HAYWARD -- A "doom and gloom" note found at the home of 15-year-old twin brothers -- one possibly dead by his own hand, the other in the hospital with self-inflicted knife wounds -- states that the boys were unhappy and intended to disappear, officials said Friday.
The dead teen was found hanging from a branch, his feet still touching the ground, in a Fairview ravine. He also had superficial knife wounds on his body. A preliminary coroner's report states the cause of death was asphyxiation, Alameda County sheriff's Sgt.
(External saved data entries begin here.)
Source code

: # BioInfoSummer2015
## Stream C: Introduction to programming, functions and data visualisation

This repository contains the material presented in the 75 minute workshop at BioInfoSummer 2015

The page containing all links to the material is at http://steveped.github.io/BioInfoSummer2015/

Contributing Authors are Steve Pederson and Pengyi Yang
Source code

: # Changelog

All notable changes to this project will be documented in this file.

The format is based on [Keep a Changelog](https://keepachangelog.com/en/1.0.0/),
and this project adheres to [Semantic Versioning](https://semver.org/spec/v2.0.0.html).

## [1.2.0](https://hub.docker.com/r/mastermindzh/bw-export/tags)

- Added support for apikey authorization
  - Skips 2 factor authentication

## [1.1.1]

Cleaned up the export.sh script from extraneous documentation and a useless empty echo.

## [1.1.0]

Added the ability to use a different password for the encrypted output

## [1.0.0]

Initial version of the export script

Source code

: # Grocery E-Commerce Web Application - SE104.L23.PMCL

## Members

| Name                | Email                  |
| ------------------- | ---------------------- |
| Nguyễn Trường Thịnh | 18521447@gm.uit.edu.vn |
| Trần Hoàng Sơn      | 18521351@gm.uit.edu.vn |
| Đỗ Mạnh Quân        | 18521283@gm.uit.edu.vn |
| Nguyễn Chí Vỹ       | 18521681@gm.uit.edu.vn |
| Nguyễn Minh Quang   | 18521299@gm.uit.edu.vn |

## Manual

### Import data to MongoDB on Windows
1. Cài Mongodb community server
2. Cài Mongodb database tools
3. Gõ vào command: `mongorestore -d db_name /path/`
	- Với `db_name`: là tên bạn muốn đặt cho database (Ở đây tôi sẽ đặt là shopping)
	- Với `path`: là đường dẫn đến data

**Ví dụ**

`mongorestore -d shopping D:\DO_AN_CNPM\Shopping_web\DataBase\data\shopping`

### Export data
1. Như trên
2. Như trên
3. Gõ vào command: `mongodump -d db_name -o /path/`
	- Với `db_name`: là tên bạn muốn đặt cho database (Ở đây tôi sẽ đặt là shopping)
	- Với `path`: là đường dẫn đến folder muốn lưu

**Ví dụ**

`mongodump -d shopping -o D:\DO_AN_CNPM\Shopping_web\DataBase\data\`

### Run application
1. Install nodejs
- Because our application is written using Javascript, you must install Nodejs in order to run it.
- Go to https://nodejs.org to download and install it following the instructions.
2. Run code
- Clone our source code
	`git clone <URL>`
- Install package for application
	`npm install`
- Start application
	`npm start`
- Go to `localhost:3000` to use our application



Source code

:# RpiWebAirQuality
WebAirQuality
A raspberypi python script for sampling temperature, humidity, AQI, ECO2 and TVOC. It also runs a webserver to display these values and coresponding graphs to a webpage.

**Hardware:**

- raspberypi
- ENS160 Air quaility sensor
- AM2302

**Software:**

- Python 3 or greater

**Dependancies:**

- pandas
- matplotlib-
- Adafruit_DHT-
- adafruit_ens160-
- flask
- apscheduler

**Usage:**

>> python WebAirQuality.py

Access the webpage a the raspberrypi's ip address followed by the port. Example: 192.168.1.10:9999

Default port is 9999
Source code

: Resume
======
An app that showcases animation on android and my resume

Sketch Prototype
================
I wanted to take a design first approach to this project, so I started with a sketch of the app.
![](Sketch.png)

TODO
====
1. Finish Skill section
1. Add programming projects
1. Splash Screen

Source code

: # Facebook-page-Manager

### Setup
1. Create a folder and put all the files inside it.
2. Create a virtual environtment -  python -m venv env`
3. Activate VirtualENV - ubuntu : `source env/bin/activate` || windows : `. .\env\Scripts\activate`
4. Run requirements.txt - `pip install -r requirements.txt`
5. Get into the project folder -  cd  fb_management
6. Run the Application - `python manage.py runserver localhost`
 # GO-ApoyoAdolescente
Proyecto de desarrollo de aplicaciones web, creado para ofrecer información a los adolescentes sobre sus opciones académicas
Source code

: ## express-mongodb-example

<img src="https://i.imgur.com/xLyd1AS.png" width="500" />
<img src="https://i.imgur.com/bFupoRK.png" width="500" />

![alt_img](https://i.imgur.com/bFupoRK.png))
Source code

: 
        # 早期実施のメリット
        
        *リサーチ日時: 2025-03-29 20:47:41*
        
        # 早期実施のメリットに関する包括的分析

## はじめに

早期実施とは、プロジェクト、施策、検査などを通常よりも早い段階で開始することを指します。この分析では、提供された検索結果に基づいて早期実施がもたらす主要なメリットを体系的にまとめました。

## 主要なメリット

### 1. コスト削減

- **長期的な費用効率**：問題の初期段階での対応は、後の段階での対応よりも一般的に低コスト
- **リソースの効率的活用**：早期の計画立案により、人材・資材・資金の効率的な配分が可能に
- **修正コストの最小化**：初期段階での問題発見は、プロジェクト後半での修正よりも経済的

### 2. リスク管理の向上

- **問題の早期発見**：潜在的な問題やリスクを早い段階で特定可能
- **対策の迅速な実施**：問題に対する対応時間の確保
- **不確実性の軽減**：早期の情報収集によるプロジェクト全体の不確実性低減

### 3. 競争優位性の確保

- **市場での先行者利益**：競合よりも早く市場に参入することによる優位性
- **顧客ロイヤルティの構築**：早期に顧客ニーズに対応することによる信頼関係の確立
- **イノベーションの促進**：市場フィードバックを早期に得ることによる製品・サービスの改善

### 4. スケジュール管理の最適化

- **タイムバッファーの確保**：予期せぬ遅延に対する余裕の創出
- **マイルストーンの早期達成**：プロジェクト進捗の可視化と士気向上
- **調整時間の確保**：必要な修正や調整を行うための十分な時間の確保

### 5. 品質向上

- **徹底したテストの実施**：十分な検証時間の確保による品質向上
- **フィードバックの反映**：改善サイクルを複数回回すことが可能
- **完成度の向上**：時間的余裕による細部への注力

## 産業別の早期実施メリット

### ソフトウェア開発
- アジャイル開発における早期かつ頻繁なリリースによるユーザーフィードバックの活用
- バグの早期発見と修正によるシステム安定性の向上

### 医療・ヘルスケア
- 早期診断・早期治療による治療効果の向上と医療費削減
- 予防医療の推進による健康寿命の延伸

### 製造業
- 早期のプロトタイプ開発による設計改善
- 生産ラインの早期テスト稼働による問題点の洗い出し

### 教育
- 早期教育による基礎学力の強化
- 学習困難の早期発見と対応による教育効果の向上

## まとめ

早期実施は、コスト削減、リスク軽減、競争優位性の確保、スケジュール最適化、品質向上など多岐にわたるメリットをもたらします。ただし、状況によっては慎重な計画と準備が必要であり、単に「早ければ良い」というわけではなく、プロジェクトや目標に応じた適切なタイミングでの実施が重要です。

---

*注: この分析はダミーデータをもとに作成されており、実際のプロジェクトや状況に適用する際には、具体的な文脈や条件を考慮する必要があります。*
J.D. Nelson said.
The boy's brother was hospitalized after deputies found him in a nearby Beckham Lane house, which he had broken into and apparently tried to set ablaze about 11:40 a.m. Tuesday, Nelson said. The boy stabbed and sliced himself -- severely damaging a lung -- and urged the officers to shoot him, advancing toward them with a knife in each hand.
One of the deputies used a Taser, and the boy was restrained and taken a hospital for his injuries, where he remained Friday night.
Nelson called it an attempted "blue suicide" -- an act to provoke officers to open fire -- and credited the Taser with saving the boy's life.
Investigators soon found out that the boy had a twin brother. About that time, the note surfaced, intensifying concerns about the sibling. A canine search and rescue team found his body deep in the underbrush Wednesday morning.
The boy is not being named because, with few exceptions, it is this newspaper's policy to withhold the names of suicide victims -- although the death has "not absolutely been ruled a suicide," Nelson said.
Investigators are looking into whether the twin's brother might have played a part in the act.
"We are trying to figure out if they were both (in the ravine), and if there was an overt act (by the surviving twin)," Nelson said.
He said they also are trying to determine who penned the note, which expressed remorse for the sorrow they may cause family members and urged family members not to blame themselves.
Nelson said it stated that the family shouldn't bother to look for them because they will never be found.
"It does lead one to believe that their intention was to go to the remote canyon or somewhere and perhaps end their lives," Nelson said. However, he added that while the note mentions that both twins are going to be gone, "it does not specifically say suicide."
He said rather than a suicide note, it's more of a "state of our lives" note.
"It says they are unhappy and have been for sometime, and if they seem happy, it's been a facade," Nelson said. It did not give any specific reasons for their misery, he said.
Nelson reiterated what students at Hayward High have said about their classmates: The twins were honor students, smart, with good grades who showed no signs that there was any turmoil beneath the surface.
"They have a very decent family and a support system," he said. "No indications of anything, no real problems. ... For all of us here at the sheriff's office, it's a real head-scratcher."
"Many people wish that they could turn back the hands of time and do some kind of intervention," Nelson said.